Academic freedom is an essential principle of higher education. However, as the AAUP has demonstrated, it is in times of crisis that it is most frequently abridged. The preceding decade has witnessed multiple egregious attacks on the principles of academic freedom. The university must commit itself fully to the ethical principles of academic freedom, which secure not only individual rights of inquiry for faculty but also the presence of critical discourse in the university itself.

  1. Public Good

One paramount principle should govern all of our university actions: the university is a public good. As a public university, USF educates a massive number of students, many of whom are working-class, first generation, veteran or active-duty military, minority, and underrepresented populations. Our graduates in turn build and enrich the Tampa Bay region. USF is an economic engine that infuses the state with intelligent, hard-working, empathetic, global citizens.

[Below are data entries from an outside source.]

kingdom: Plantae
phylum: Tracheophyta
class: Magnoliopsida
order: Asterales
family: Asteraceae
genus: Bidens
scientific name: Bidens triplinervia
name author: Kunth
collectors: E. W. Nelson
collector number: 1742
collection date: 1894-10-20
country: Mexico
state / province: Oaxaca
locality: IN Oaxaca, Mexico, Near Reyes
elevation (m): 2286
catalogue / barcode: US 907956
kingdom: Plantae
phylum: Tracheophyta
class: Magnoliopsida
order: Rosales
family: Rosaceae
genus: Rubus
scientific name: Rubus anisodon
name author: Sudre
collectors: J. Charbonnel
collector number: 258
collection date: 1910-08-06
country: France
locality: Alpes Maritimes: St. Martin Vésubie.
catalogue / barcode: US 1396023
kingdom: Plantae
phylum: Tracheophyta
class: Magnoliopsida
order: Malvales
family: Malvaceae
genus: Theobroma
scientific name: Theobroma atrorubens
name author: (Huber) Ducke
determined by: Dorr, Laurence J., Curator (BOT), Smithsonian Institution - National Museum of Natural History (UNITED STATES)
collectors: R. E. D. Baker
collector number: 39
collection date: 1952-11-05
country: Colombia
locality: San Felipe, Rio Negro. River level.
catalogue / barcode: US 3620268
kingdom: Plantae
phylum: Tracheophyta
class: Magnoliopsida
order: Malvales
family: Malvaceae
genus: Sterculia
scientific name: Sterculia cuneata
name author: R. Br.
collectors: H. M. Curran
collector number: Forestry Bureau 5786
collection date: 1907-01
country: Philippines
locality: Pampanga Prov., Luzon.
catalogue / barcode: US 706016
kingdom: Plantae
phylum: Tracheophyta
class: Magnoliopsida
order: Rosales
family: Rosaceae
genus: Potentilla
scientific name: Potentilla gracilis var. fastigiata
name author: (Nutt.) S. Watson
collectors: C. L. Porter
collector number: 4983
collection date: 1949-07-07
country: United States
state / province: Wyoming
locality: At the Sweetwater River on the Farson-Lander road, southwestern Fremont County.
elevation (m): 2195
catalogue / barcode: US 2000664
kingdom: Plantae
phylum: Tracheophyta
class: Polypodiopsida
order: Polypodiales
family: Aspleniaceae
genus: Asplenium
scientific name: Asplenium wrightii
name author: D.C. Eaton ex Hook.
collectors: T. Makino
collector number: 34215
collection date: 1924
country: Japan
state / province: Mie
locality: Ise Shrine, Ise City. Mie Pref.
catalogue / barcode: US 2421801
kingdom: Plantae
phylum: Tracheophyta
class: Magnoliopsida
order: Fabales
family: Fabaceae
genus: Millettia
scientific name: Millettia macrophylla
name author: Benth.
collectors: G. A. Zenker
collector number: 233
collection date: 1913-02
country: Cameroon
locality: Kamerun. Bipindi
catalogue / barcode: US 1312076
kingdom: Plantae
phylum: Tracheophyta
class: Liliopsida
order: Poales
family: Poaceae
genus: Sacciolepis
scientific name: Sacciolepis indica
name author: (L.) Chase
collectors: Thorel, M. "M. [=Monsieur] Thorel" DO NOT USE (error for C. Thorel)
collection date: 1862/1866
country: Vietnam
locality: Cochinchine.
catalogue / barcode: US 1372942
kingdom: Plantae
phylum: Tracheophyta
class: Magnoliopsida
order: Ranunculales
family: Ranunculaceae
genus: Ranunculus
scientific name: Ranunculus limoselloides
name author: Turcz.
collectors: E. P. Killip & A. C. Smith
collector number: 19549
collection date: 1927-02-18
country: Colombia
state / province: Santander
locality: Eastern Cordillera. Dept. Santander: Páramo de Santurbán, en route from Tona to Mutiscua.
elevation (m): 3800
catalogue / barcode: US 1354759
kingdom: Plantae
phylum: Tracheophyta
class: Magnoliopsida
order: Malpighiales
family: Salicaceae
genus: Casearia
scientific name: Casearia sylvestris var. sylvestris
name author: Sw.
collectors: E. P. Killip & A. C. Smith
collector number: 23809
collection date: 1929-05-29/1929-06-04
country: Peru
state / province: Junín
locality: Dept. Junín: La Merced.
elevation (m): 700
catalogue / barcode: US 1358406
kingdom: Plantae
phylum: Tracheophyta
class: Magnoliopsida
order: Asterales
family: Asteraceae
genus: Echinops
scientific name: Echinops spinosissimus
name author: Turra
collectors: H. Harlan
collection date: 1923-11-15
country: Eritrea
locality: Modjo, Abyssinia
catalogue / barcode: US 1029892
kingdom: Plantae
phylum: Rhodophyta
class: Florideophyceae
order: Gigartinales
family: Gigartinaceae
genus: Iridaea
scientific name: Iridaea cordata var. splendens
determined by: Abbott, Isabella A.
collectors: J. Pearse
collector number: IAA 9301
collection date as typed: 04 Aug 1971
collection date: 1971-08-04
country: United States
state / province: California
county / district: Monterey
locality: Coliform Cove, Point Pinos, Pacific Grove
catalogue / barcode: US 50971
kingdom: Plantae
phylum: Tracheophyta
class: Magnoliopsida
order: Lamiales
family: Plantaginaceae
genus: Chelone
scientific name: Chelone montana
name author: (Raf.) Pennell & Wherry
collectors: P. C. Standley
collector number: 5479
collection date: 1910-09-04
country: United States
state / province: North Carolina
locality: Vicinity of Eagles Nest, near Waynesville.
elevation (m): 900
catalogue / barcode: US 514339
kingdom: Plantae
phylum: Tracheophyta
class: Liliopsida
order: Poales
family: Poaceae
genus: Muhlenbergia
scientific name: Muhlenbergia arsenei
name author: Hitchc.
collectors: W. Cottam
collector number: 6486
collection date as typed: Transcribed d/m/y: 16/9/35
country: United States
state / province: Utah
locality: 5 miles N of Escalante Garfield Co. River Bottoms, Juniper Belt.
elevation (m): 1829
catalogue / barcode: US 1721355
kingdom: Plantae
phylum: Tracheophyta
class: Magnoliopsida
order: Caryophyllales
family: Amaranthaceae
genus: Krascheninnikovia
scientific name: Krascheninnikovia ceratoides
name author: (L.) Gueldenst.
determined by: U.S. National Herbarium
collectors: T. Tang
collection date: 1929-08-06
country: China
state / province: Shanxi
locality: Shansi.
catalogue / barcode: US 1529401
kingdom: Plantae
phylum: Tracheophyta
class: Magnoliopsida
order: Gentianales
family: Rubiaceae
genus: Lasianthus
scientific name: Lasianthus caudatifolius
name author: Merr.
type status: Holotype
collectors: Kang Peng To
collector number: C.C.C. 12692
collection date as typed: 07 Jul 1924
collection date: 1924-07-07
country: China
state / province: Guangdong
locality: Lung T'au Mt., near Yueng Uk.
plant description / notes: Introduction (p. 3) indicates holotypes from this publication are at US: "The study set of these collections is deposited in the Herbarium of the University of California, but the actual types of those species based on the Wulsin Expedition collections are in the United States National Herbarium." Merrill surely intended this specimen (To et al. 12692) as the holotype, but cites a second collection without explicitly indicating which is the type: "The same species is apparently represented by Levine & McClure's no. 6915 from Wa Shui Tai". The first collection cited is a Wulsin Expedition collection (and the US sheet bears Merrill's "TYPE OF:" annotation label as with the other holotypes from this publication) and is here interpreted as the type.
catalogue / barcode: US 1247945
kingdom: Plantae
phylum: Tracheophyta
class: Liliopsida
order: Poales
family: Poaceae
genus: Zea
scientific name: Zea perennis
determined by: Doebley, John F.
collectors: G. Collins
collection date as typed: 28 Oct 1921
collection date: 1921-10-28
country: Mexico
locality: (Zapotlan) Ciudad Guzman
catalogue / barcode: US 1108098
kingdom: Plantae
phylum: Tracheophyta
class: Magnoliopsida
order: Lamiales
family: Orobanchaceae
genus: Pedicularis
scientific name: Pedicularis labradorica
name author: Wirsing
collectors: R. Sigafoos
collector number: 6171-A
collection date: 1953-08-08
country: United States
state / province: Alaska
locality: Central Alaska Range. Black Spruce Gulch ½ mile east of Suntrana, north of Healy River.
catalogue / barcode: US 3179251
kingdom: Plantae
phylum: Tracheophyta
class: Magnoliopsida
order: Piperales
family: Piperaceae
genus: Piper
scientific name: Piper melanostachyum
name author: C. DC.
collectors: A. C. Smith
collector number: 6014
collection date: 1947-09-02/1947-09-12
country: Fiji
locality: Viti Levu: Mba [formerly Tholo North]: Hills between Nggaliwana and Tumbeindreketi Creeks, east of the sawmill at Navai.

The university must not be governed by a competitive mindset that sets USF against other state universities and colleges. Instead, USF needs to be a leader in building public and political support for the university as a public good that serves all of Florida (and the nation). Acceptance of a zero-sum logic, where state universities compete for dwindling public funds and agree to it as “the new normal,” has had a detrimental effect on the university system and the state of Florida as a whole. In the light of the pandemic, USF must lead by example to offer a new vision that respects all within its ecosystem. A revitalized higher education will follow from the reinvigorated project of the public good and it is in this manner that USF can and should lead.

Guest blogger Brian Connolly is associate professor and chair of the history department at the University of South Florida.